▶ **SOURCE EXCERPT**

* START *

In the RFI, they describe “Alternative Approaches” to a standard, which do not appear to meet the statutory requirement that standards for manufacturing housing be based on the most recent version of the IECC. DOE instead describes options for compliance based on the cost of the energy-saving options, not a uniform standard requiring a level of efficiency that will save homeowners money and energy. DOE also describes a labeling system that would provide customers information about the efficiency of a home, but would not provide a required minimum efficiency level.

While the details are extremely vague, a cost-based structure disguised as a “standard” is inherently inequitable. Lower-income families would likely choose the lowest-cost tier, which would result in them paying higher energy bills. This type of “standard” may not be an effective mechanism to move the market and lower construction costs over time, as manufacturers would not need to innovate or use better construction practices that would save energy.

Furthermore, scrapping the work already completed on an updated energy efficiency standard and starting over is inexplicable and unnecessary, especially when DOE is already nearly eight years past the original deadline set by Congress.

The delay will hurt low-income families

Lower-income Americans are the ones who will be hurt the most by DOE’s failure to finalize the 2016 rule and the ideas outlined in DOE’s recent RFI. Most manufactured housing serves rural areas. Rural families face the highest energy burden of any household group in America, meaning they spend a higher percentage of their household income on energy bills. And residents living in manufactured housing have an even greater energy burden than the rural median.

Manufactured homes unnecessarily waste energy and have fallen far behind traditionally built homes when it comes to energy efficiency. Residents of manufactured homes have energy bills that are more than double that of the average traditionally built single-family home, on a cost per square foot basis.

What’s clear is that this ongoing, unexplained lack of productive action by DOE, in spite of explicit direction from Congress more than a decade ago, compounds the issue of housing affordability. While manufactured homes provide a more affordable purchasing option than a site-built home for many families, the costs to actually live in the home are anything but affordable due to the associated energy costs.

Rather than reopening the process and starting from scratch, DOE should finalize its excellent proposal put forth in 2016. The quality of life and comfort of millions of Americans depends on responsible action by DOE.

 

Lauren Urbanek is senior program advocate in the Natural Resource Defense Council’s Center for Energy Efficiency Standards, Climate & Clean Energy Program. This post originally was posted at the NRDC’s Expert Blog.

7 Comments

  1. Jon_R | | #1

    The 29.9% link didn't work (perhaps another example of non-functional government), so how about some figures showing that the typical monthly bill (mortgage plus utilities) will go down, not up.

    > 2017 to 2046, ...have saved owners about $4,000
    So $11.50/mo, perhaps justifying a $2000 increase in initial purchase cost?

* END *

▶ **REQUIRED WORK**
From the article on manufactured housing energy standards, reproduce word for word the passage starting with "The delay will" and going on through "the rural median.".

▶ **DATA SEGMENT**
* START *

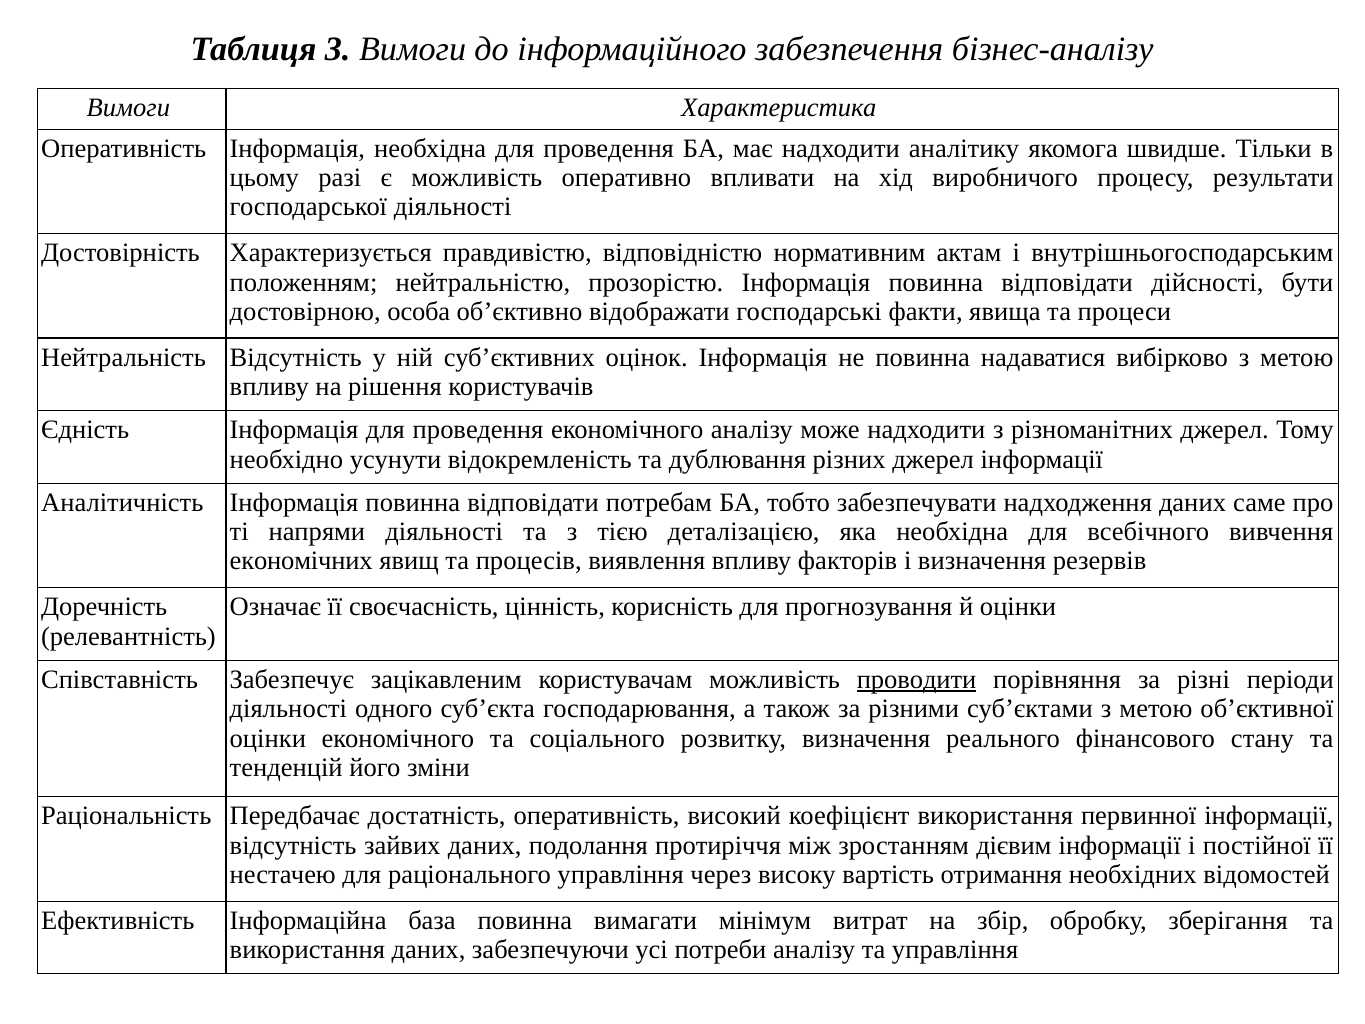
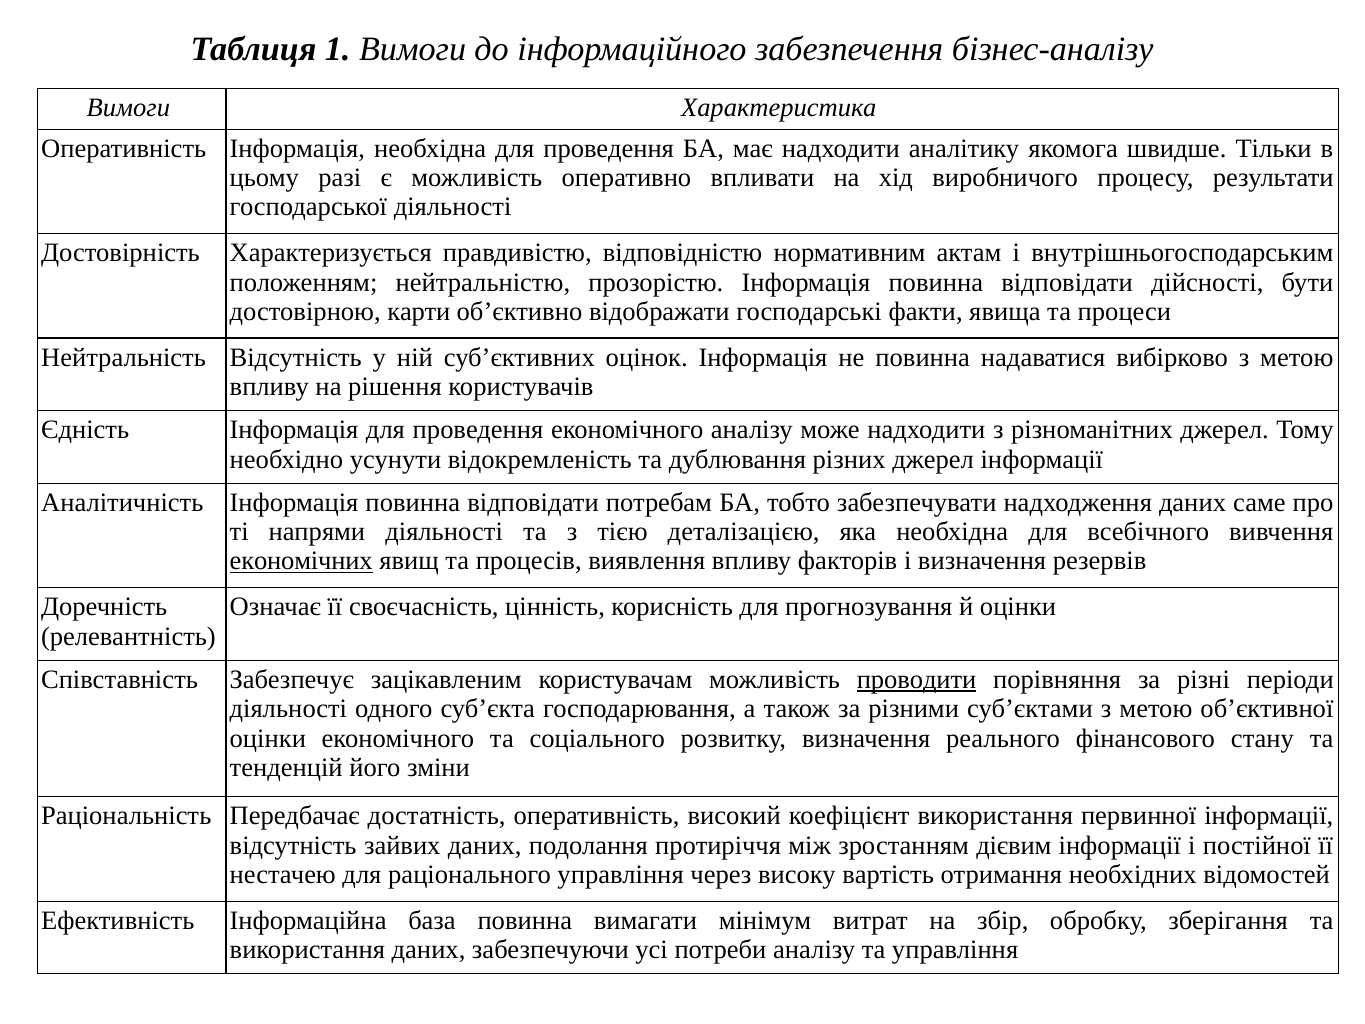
3: 3 -> 1
особа: особа -> карти
економічних underline: none -> present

* END *

▶ **COMPLETED EXERCISE**
The delay will hurt low-income families

Lower-income Americans are the ones who will be hurt the most by DOE’s failure to finalize the 2016 rule and the ideas outlined in DOE’s recent RFI. Most manufactured housing serves rural areas. Rural families face the highest energy burden of any household group in America, meaning they spend a higher percentage of their household income on energy bills. And residents living in manufactured housing have an even greater energy burden than the rural median.